── PROVIDED RECORDS ──
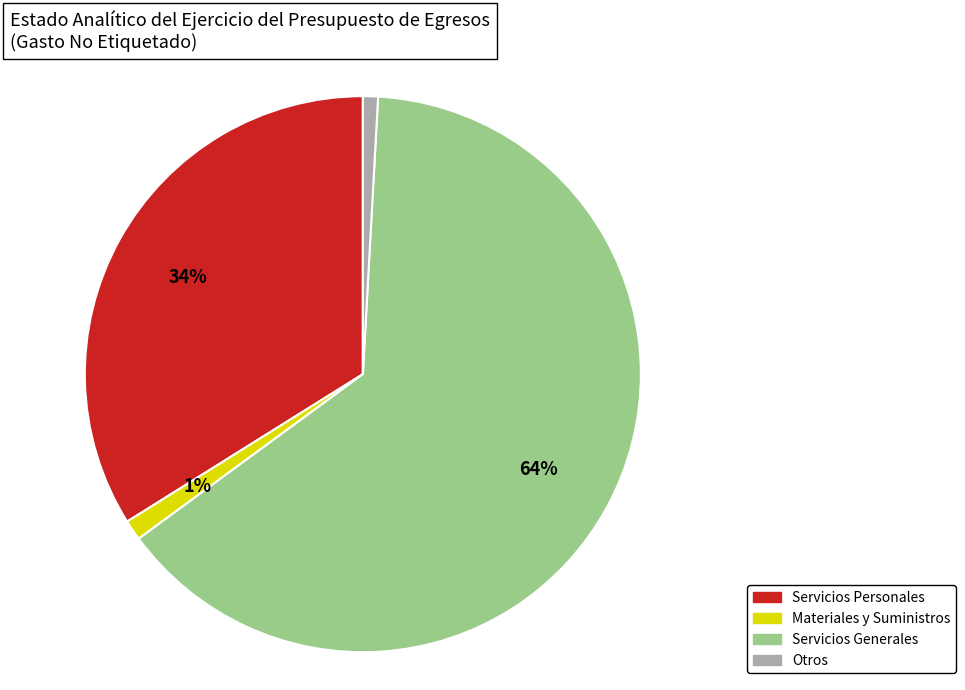

To the nearest percent, what is the average slice percentage?

25%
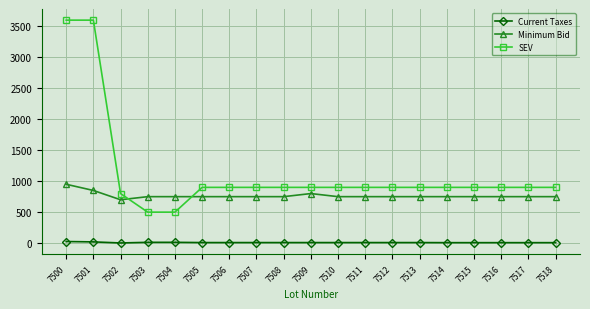

What are all the series names shown in the legend?

Current Taxes, Minimum Bid, SEV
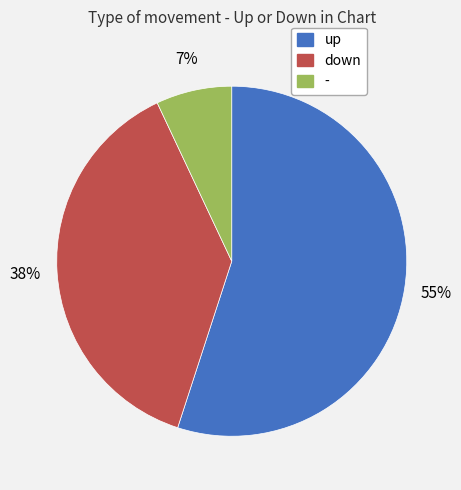

Combined, do up and - account for over 50%?

Yes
───
EXERCISE BRIEF:
How many lines in the items contain the word "over"? Reply with the number alone.

RESPONSE BOX:
1